Несколько секунд смотрим друг на друга злобно.
Он в бессильной ярости.
Я – в таком же бессильном отчаянии.
Фиг ты меня выгонишь отсюда, ясно тебе? Фиг. Ты. Меня. Выгонишь!
Он неожиданно усмехается, откидывается на подушку. Его усмешка словно режет лицо надвое. Как у каменного истукана. Только глаза живые.
Горящие. Горячие.
– Наглая малышка.
Молчу.
– Ну что? А ты бы меня поцеловала? М? Такого?
– Да.
Это я сказала? Вслух? Да? Вслух сказала? Ой…

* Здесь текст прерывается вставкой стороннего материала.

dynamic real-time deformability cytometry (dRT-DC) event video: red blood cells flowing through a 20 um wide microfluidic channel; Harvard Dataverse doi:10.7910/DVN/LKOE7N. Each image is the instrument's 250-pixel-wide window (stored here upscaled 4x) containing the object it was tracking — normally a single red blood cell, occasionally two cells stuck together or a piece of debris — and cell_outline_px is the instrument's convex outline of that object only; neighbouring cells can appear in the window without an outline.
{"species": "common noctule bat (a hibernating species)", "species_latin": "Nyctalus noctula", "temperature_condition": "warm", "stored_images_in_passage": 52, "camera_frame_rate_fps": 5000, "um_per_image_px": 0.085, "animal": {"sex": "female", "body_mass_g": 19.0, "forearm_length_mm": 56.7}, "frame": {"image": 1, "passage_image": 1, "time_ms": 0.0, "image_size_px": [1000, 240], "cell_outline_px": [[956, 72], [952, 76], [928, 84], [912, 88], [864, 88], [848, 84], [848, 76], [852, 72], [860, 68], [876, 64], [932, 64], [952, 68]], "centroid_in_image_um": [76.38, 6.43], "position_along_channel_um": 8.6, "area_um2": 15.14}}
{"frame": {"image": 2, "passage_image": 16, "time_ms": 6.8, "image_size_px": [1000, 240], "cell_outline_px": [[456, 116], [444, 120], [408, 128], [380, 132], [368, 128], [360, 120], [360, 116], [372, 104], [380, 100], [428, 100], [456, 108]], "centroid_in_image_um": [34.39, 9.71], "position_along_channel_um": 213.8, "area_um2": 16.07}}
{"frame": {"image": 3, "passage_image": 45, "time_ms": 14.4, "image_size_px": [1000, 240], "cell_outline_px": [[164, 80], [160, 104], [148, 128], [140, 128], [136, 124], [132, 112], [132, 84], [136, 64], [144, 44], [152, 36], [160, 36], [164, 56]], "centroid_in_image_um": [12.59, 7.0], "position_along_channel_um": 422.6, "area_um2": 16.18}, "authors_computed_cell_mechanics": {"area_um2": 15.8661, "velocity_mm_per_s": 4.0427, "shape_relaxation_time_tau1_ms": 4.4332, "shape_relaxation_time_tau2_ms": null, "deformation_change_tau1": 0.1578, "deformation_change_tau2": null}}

Видно, глаза выдают мой страх и отчаяние. Потому что он невесело усмехается.
– Не ври. Кому я такой нужен? Франкенштейн…
– Это неправда. Неправда!
– Неправда? – он повышает голос, глаза опять горят злобно и жестко. Так не похоже на того веселого улыбчивого парня, что успокаивал меня у останков моей прошлой жизни! – Неправда? Хорошо.
Он опять оглядывает меня. Уже по-другому. Тягуче. С мягким и одновременно мучительно жгучим прищуром.
Под этим взглядом я теряюсь. Вспыхиваю. Горю. По всему телу – словно всполохи. Его фантомные прикосновения.
– Хорошо, – опять повторяет он, – посмотрим, как ты умеешь отвечать за свои слова, малышка. Дверь защелкни.
Переход от издевательского тона к приказному настолько неожиданный, что я не задумываюсь. Просто протягиваю руку и защелкиваю замок на двери.
– Сюда иди.
Плеть. У него в руках. В его голосе. Щелк!
И я иду.
Удивляясь самой себе. С предвкушением и острой тянущей болью. В сердце. И ниже.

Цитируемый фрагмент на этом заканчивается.